D’autres idées – apparues au fil de cette recherche au long cours – structurent la démarche de l’anthropologue, comme celle que le « paysage forestier est social », remettant en cause la distinction entre zones habitées et zones sauvages. Tsing affirme sa volonté de s’écarter de concepts englobants et réducteurs tels que l’universel ou la globalisation pour comprendre comment ils existent matériellement et localement. Pour autant, elle ne rejette par la validité de tels concepts, comme celui de l’universel. En effet, les « connexions globales donnent aux aspirations universelles la possibilité de faire prise » au sein de situations spécifiques. En l’occurrence, la destruction des forêts indonésiennes par un capitalisme à la fois international et national, par des acteurs globaux et locaux, et des réactions de défense environnementale qui proviennent aussi bien des communautés vivant dans ces forêts, des amoureux de la nature et des organisations environnementales, dont plusieurs sont issues du paysage national indonésien.
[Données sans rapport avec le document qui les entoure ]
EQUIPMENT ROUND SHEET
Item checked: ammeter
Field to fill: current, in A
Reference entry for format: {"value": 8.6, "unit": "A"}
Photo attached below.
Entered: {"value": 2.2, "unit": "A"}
Elle étudie ces rencontres parfois improbables entre des individus et des groupes aux motivations divergentes, voire antagonistes. Elle cherche à saisir le global dans le local. Comment les universaux sont-ils mobilisés par des acteurs dans des contextes spécifiques ? Comment sont-ils retraduits à l’échelle locale ? Pour en conclure que : « Voilà qui ne manque pas d’ironie : l’universalisme informe à la fois les schémas impériaux pour contrôler le monde et les mobilisations libératrices pour la justice et l’empowerment. » Son étude permet de battre en brèche le discours de futurs tous tracés et de faire place à l’incertitude, pour le meilleur comme pour le pire. Comme elle l’écrit : « Dans ce projet, j’ai utilisé des fragments ethnographiques dans le but de mettre un coup d’arrêt aux récits d’un régime unifié et triomphant d’autogouvernement global. »
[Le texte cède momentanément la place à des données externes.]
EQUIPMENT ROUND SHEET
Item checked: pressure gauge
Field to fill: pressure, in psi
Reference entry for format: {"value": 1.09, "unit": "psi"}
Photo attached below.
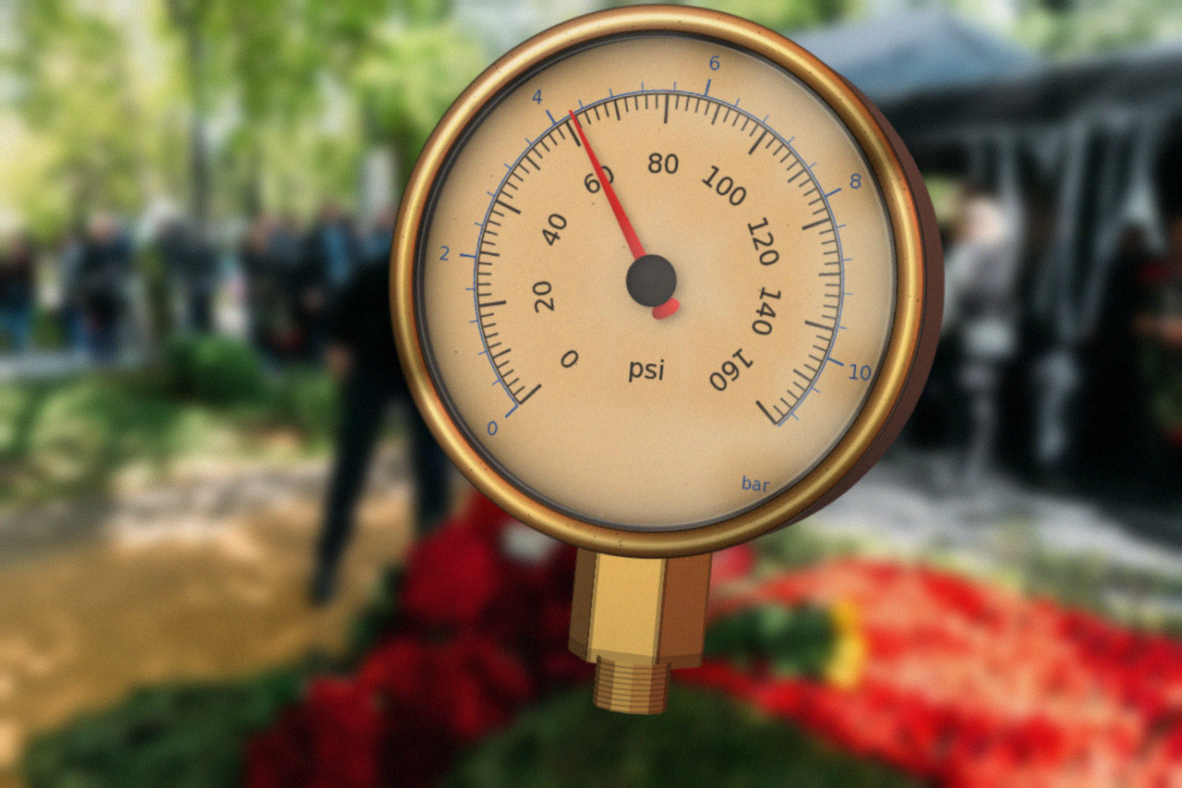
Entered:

Ce faisant, Anna L. Tsing fait preuve de lucidité : elle prête une attention soutenue au désastre – la destruction des forêts, de leur riche biodiversité mais aussi des habitats de certaines populations – tout comme à l’absence de contrôle total par le capitalisme et la globalisation, qui ouvre des brèches d’espoir. Elle livre ainsi un ouvrage d’une très grande richesse, empirique comme théorique, qui brasse un nombre important de questions (connaissance, capitalisme, démocratie, biodiversité, etc.) et qui offre de nouvelles perspectives sur certains problèmes globaux (par exemple la pédagogie du changement climatique). Qui plus est, elle propose de très beaux passages sur la biodiversité au Kalimantan du Sud, sous la forme d’une liste et d’un dialogue avec sa principale informatrice Meratus. En dépit de la forme adoptée, celle du patchwork, Friction témoigne d’une construction très poussée servie par un style littéraire rare en sciences sociales. Ce livre, tout comme Le ravissement de Darwin, nous invite à repenser la question de l’interdépendance, qu’elle soit recherchée ou non.